AMONG the photos that George Barker will be showing in his Bygone Northallerton presentation next Thursday – March 8 – is this startling one of the Central Cinema at the north end of the High Street.

It was opened in December 1920, it had one screen and about 400 seats, and it closed in 1962 and was demolished to make way for the access into the Applegarth car park.

In the golden age of the silver screen, Northallerton had two other cinemas: Cinema de Luxe behind the post office in Romanby Road (1913 to the late 1950s), and the rounded Lyric in the High Street (1939 to 1995, and now a Baptist church).

Which brings us back to a marvellous picture that we published at Christmas, showing the Northallerton Rialto Mandolin Band of 1906. It was sent in by Tony Marshall in Darlington, as it shows his great aunt, Mabel Hallimond, in the darker hat, second from the right, in the middle row.

Sheila Oldfield recognised Mabel as her grandmother.

“She met her husband, Robert, during the First World War as she was a Red Cross nurse and he came back wounded from Ypres,” she says, “and they married in November 1917.”

They lived on the green at Ainderby Steeple.

But we’re still no closer to understanding what the Rialto Mandolin Band was. The picture was taken in the golden age of mandolin, from the late 1890s to the First World War, when the instrument was extremely fashionable and popular. The dawning of the jazz age killed it off.

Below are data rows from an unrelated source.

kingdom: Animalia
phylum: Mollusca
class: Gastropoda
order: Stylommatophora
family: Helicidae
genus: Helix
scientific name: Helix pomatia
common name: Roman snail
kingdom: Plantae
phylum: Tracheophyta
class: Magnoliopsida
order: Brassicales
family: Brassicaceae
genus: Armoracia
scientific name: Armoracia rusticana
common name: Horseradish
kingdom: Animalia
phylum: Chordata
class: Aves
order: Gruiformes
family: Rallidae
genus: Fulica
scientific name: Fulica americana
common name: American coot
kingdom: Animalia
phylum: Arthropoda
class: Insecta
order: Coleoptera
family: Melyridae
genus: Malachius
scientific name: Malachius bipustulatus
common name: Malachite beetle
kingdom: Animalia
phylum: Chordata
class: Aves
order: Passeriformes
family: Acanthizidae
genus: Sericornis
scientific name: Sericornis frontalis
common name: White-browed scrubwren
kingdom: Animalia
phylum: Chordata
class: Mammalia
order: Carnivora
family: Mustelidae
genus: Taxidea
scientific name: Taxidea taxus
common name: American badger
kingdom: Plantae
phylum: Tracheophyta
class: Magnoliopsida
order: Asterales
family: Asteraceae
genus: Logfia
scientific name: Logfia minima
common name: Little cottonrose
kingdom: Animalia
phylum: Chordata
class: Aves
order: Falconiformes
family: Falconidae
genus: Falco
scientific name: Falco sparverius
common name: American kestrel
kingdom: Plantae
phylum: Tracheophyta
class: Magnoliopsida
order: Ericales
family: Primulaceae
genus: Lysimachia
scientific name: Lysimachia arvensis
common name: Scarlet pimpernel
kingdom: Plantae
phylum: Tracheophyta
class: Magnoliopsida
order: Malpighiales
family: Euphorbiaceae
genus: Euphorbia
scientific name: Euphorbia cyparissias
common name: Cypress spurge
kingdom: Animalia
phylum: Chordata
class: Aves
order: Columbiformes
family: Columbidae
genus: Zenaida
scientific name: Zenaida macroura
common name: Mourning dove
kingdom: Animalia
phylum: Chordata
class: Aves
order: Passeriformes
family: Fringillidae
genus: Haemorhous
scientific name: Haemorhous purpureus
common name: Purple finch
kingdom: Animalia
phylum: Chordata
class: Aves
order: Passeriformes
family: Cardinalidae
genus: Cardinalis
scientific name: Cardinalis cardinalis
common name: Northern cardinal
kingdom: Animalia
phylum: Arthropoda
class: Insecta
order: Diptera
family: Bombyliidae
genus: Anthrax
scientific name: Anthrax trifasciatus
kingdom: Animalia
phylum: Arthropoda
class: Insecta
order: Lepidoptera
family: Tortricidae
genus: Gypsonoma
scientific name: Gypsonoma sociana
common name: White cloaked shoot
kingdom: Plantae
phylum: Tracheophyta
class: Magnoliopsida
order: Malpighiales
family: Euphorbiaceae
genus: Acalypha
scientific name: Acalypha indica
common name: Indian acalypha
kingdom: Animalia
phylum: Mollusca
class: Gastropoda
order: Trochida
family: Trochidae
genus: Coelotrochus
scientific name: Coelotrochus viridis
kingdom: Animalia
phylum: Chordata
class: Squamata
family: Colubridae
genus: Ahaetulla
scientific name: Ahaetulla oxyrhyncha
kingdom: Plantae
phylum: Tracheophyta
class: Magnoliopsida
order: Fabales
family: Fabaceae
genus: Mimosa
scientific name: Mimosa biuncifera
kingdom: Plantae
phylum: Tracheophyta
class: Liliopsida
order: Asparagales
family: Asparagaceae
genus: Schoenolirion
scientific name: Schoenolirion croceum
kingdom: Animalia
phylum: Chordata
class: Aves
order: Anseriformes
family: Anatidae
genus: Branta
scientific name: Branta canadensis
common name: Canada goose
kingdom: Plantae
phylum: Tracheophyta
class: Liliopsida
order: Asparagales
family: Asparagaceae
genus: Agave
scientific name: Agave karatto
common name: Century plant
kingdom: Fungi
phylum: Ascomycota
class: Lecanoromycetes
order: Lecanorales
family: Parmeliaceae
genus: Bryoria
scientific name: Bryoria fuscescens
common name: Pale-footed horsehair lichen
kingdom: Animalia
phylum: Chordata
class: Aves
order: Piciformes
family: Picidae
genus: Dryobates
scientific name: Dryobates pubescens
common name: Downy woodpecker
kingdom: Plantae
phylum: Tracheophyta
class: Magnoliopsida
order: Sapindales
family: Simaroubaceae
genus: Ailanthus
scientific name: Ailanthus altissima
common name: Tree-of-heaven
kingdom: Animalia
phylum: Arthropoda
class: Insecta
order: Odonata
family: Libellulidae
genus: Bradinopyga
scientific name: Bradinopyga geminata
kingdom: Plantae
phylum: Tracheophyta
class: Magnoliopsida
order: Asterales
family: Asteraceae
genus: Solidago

So if you can tell us any more about the Northallerton band or the Northallerton Rialto, we’d love to hear from you. Please email chris.lloyd@nne.co.uk.

George’s show of Northallerton images starts at 7.30pm in Brompton Methodist Church Hall, with tickets £4 in aid of the hall’s kitchen refurbishment fund.

“I WAS only ten at the time, and was having lunch when we heard the explosion as the plane blew up over Stokesley Road,” says Bill Walters of the events of July 27, 1941. “I dashed outside and saw it falling out of the sky.

“I got to the scene within ten minutes – there were quite a few people running to the site and you could see the smoke rising. It was about 50 yards inside the field from the road, and the fire brigade was already there.”

It was a Spitfire piloted by Sgt Stephen Vavasour-Durrell, 24, who was stationed at Catterick. As he finished an aerobatic manoeuvre over Northallerton, his plane disintegrated, and he crashed in the triangle of land behind the petrol station where the A684 Stokesley Road meets the Brompton lane.

A fortnight ago, we asked whether there had ever been a memorial placed beside the road.

“There were quite a few plane crashes around here,” says Bill, “but no memorials.”